Ses cheveux prirent une teinte bleue, malheureuse, et quand Remus et Harry descendirent quelques instants plus tard, Remus les regarda l'un après l'autre, l'air troublé – apparemment, il n'arrivait pas à savoir qui avait contrarié qui – et alors, lui et Harry échangèrent un regard sinistre. Sirius croisa les yeux de Harry lorsque Remus se tourna vers Dora, mais Harry se contenta de hausser les épaules, avant de se remplir un verre de jus et de transplaner.

J'imagine que je dois me débrouiller tout seul, alors, pensa-t-il.

Et il était seul. Novembre approchait de la fin et le temps semblait se rafraîchir à mesure que décembre approchait. Harry continuait à aller à l'école, Dora avait l'air plus fatiguée à chaque fois que Sirius la voyait et Remus – autant que Sirius pouvait le dire – n'avait aucune idée de la raison et semblait satisfait de laisser la situation telle quelle.

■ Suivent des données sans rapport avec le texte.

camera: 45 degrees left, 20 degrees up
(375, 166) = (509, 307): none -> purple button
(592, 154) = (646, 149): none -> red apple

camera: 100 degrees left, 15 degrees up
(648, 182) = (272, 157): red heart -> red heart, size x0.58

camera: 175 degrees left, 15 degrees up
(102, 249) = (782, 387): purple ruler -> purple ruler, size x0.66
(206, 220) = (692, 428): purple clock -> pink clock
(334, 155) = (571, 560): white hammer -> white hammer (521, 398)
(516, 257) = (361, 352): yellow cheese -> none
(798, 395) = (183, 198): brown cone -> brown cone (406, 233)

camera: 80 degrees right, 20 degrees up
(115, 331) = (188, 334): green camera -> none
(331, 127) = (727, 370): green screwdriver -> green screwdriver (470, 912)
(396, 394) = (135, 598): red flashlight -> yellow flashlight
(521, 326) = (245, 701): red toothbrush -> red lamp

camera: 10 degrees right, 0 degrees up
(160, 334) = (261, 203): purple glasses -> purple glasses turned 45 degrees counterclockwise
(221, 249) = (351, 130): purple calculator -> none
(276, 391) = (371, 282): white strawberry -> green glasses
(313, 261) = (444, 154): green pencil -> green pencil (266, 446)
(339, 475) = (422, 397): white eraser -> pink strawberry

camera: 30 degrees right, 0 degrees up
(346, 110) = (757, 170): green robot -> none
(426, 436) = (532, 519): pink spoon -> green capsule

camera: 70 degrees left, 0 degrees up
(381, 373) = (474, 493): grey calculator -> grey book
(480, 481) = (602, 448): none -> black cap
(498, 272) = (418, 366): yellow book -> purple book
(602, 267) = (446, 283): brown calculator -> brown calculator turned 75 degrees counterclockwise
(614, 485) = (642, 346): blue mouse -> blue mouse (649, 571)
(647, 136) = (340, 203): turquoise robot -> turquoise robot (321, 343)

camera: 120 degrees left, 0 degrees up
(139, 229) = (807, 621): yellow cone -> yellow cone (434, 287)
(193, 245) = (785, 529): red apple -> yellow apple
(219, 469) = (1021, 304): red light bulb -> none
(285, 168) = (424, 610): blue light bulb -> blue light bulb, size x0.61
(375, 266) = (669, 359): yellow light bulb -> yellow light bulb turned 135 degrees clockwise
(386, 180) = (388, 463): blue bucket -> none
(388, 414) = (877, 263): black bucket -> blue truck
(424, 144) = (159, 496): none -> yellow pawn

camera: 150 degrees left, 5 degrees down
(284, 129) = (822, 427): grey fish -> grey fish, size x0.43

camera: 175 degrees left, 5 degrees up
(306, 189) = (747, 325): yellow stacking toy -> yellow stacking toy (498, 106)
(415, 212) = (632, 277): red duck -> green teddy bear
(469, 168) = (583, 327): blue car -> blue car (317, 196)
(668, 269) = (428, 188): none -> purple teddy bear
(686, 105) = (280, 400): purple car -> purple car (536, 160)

Sirius n'essaya pas d'obtenir plus d'informations de la part de Dora après ça, mais il continua de vérifier ses sources. Rogue, Dumbledore et même Keira de la librairie, mais aucun d'eux ne savait rien. Sirius eut l'impression que cela frustrait autant Rogue que lui-même. Et il garda un œil sur tout, tout en gérant les affaires courantes au Ministère, essayant de trouver les personnes impliquées. Il cherchait un tatouage, un badge, n'importe quoi qui pourrait aider à identifier l'espion, mais il ne trouvait rien.

Puis, à la fin de la première semaine de décembre, Dora apparut sur le pas de la porte, l'air inquiète et portant un bon nombre de papiers.

« Remus est- »

« En train de déjeuner avec Matt. » répondit Dora, en passant à côté de Sirius en entrant dans le hall.

Le parquet craqua, mais Sirius ne l'entendit même pas.

« Je sais. »

« Alors pourquoi- »

« Cuisine. » fut son unique réponse.

Sirius la suivit, manquant de renverser Kreattur sur son passage. Lui et Harry jouaient à une sorte de jeu du Cognard, mais utilisaient le transplanage au lieu des balais. Dora s'installa à table et glissa les papiers vers Sirius.

« Qu'est-ce que c'est ? »

« Le dossier sur les Serpent Sworn. » dit-elle.

« Tu rigoles. » dit-il, bouche bée.

« Pas du tout. » dit-elle sombrement.

Il tendit la main vers le dossier, avant d'hésiter.

« Pourquoi maintenant ? Quelque chose- »

« Amélia Bones a été attaqué. » dit-elle.